───── MATERIALS PROVIDED ─────
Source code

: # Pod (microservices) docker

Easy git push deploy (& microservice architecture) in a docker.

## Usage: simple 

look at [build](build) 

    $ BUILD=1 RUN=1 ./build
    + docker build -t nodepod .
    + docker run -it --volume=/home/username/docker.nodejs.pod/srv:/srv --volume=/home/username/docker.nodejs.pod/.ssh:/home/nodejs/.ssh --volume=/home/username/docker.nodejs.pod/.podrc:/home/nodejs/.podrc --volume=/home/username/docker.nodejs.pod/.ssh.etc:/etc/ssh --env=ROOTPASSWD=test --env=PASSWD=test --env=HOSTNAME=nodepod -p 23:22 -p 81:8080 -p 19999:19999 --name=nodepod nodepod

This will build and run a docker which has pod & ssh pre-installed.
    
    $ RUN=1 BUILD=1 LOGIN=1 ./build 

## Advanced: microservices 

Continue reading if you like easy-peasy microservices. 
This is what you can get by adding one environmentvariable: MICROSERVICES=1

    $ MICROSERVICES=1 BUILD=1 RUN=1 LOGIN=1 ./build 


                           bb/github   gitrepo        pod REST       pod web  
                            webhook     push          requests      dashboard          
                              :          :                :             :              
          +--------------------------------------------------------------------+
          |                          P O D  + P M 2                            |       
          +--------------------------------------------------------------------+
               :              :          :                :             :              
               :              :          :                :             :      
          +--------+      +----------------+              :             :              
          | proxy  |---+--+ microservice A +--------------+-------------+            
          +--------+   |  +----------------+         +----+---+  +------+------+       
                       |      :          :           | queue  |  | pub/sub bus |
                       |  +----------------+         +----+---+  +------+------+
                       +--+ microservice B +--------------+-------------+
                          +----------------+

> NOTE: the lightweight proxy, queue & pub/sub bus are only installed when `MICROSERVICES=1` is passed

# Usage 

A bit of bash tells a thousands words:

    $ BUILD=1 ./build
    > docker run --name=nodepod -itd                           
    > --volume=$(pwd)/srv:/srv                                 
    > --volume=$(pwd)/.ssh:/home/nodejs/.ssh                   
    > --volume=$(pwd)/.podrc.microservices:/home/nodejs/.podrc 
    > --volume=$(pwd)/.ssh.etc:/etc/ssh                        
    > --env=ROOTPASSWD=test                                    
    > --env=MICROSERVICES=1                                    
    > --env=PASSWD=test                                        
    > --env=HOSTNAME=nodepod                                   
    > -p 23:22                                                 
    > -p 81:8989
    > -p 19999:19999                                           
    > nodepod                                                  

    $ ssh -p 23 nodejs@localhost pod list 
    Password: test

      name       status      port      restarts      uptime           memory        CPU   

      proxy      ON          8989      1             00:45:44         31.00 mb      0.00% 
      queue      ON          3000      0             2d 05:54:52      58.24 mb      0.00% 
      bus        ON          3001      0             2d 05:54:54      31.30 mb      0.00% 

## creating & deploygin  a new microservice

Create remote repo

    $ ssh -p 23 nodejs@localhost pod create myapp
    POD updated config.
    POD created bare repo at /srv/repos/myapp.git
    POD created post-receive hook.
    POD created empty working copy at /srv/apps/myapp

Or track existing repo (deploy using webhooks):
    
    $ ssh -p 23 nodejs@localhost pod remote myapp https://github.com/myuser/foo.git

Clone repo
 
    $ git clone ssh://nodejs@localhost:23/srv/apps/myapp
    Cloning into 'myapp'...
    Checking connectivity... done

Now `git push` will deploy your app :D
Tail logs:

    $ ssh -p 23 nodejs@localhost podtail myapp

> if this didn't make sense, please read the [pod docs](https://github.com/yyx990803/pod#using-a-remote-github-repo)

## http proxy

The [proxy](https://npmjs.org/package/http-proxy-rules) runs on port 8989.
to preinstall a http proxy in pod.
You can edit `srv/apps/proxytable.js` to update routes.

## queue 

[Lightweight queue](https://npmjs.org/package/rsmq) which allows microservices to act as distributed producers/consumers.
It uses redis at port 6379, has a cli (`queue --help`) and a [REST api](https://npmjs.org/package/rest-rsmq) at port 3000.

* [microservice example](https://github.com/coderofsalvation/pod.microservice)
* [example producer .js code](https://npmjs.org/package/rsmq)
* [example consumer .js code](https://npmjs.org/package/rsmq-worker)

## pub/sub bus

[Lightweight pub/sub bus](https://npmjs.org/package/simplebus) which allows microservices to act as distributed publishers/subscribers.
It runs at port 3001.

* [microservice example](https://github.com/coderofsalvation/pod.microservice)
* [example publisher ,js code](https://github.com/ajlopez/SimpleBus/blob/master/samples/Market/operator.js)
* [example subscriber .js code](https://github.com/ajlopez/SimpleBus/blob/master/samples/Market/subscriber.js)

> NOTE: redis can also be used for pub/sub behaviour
─────
■ **WHAT TO DO**: Return every record in full, word for word.

■ **REPLY**:
Source code

: # Pod (microservices) docker

Easy git push deploy (& microservice architecture) in a docker.

## Usage: simple 

look at [build](build) 

    $ BUILD=1 RUN=1 ./build
    + docker build -t nodepod .
    + docker run -it --volume=/home/username/docker.nodejs.pod/srv:/srv --volume=/home/username/docker.nodejs.pod/.ssh:/home/nodejs/.ssh --volume=/home/username/docker.nodejs.pod/.podrc:/home/nodejs/.podrc --volume=/home/username/docker.nodejs.pod/.ssh.etc:/etc/ssh --env=ROOTPASSWD=test --env=PASSWD=test --env=HOSTNAME=nodepod -p 23:22 -p 81:8080 -p 19999:19999 --name=nodepod nodepod

This will build and run a docker which has pod & ssh pre-installed.
    
    $ RUN=1 BUILD=1 LOGIN=1 ./build 

## Advanced: microservices 

Continue reading if you like easy-peasy microservices. 
This is what you can get by adding one environmentvariable: MICROSERVICES=1

    $ MICROSERVICES=1 BUILD=1 RUN=1 LOGIN=1 ./build 


                           bb/github   gitrepo        pod REST       pod web  
                            webhook     push          requests      dashboard          
                              :          :                :             :              
          +--------------------------------------------------------------------+
          |                          P O D  + P M 2                            |       
          +--------------------------------------------------------------------+
               :              :          :                :             :              
               :              :          :                :             :      
          +--------+      +----------------+              :             :              
          | proxy  |---+--+ microservice A +--------------+-------------+            
          +--------+   |  +----------------+         +----+---+  +------+------+       
                       |      :          :           | queue  |  | pub/sub bus |
                       |  +----------------+         +----+---+  +------+------+
                       +--+ microservice B +--------------+-------------+
                          +----------------+

> NOTE: the lightweight proxy, queue & pub/sub bus are only installed when `MICROSERVICES=1` is passed

# Usage 

A bit of bash tells a thousands words:

    $ BUILD=1 ./build
    > docker run --name=nodepod -itd                           
    > --volume=$(pwd)/srv:/srv                                 
    > --volume=$(pwd)/.ssh:/home/nodejs/.ssh                   
    > --volume=$(pwd)/.podrc.microservices:/home/nodejs/.podrc 
    > --volume=$(pwd)/.ssh.etc:/etc/ssh                        
    > --env=ROOTPASSWD=test                                    
    > --env=MICROSERVICES=1                                    
    > --env=PASSWD=test                                        
    > --env=HOSTNAME=nodepod                                   
    > -p 23:22                                                 
    > -p 81:8989
    > -p 19999:19999                                           
    > nodepod                                                  

    $ ssh -p 23 nodejs@localhost pod list 
    Password: test

      name       status      port      restarts      uptime           memory        CPU   

      proxy      ON          8989      1             00:45:44         31.00 mb      0.00% 
      queue      ON          3000      0             2d 05:54:52      58.24 mb      0.00% 
      bus        ON          3001      0             2d 05:54:54      31.30 mb      0.00% 

## creating & deploygin  a new microservice

Create remote repo

    $ ssh -p 23 nodejs@localhost pod create myapp
    POD updated config.
    POD created bare repo at /srv/repos/myapp.git
    POD created post-receive hook.
    POD created empty working copy at /srv/apps/myapp

Or track existing repo (deploy using webhooks):
    
    $ ssh -p 23 nodejs@localhost pod remote myapp https://github.com/myuser/foo.git

Clone repo
 
    $ git clone ssh://nodejs@localhost:23/srv/apps/myapp
    Cloning into 'myapp'...
    Checking connectivity... done

Now `git push` will deploy your app :D
Tail logs:

    $ ssh -p 23 nodejs@localhost podtail myapp

> if this didn't make sense, please read the [pod docs](https://github.com/yyx990803/pod#using-a-remote-github-repo)

## http proxy

The [proxy](https://npmjs.org/package/http-proxy-rules) runs on port 8989.
to preinstall a http proxy in pod.
You can edit `srv/apps/proxytable.js` to update routes.

## queue 

[Lightweight queue](https://npmjs.org/package/rsmq) which allows microservices to act as distributed producers/consumers.
It uses redis at port 6379, has a cli (`queue --help`) and a [REST api](https://npmjs.org/package/rest-rsmq) at port 3000.

* [microservice example](https://github.com/coderofsalvation/pod.microservice)
* [example producer .js code](https://npmjs.org/package/rsmq)
* [example consumer .js code](https://npmjs.org/package/rsmq-worker)

## pub/sub bus

[Lightweight pub/sub bus](https://npmjs.org/package/simplebus) which allows microservices to act as distributed publishers/subscribers.
It runs at port 3001.

* [microservice example](https://github.com/coderofsalvation/pod.microservice)
* [example publisher ,js code](https://github.com/ajlopez/SimpleBus/blob/master/samples/Market/operator.js)
* [example subscriber .js code](https://github.com/ajlopez/SimpleBus/blob/master/samples/Market/subscriber.js)

> NOTE: redis can also be used for pub/sub behaviour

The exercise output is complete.